▶ _REQUEST_: Transcribe only the lines from the one containing "HondaのEVポータル" through the final line of the entries below, exactly, and exclude the pictures.

____ GIVEN DATA

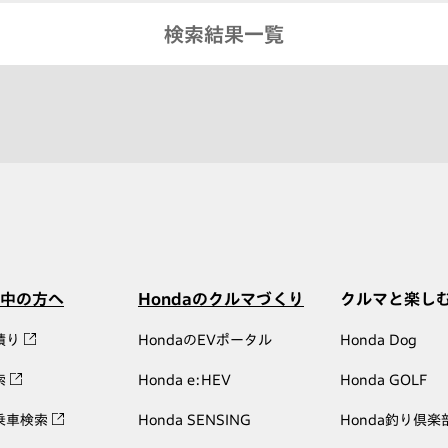
検索結果一覧
中の方へ
Hondaのクルマづくり
クルマと楽し
積り
HondaのEVポータル
Honda Dog
索
Honda e:HEV
Honda GOLF
乗車検索
Honda SENSING
Honda釣り倶楽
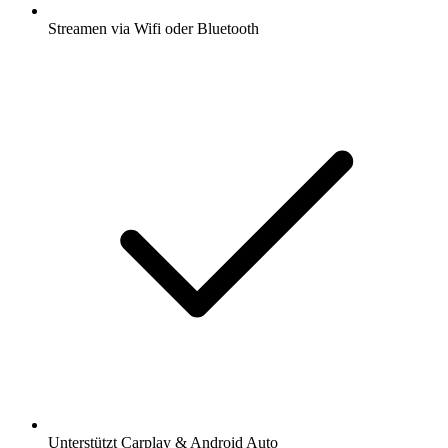
Streamen via Wifi oder Bluetooth
Unterstützt Carplay & Android Auto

________

▶ _ANSWER TO THIS PROBLEM_:
HondaのEVポータル
Honda Dog
索
Honda e:HEV
Honda GOLF
乗車検索
Honda SENSING
Honda釣り倶楽
Streamen via Wifi oder Bluetooth
Unterstützt Carplay & Android Auto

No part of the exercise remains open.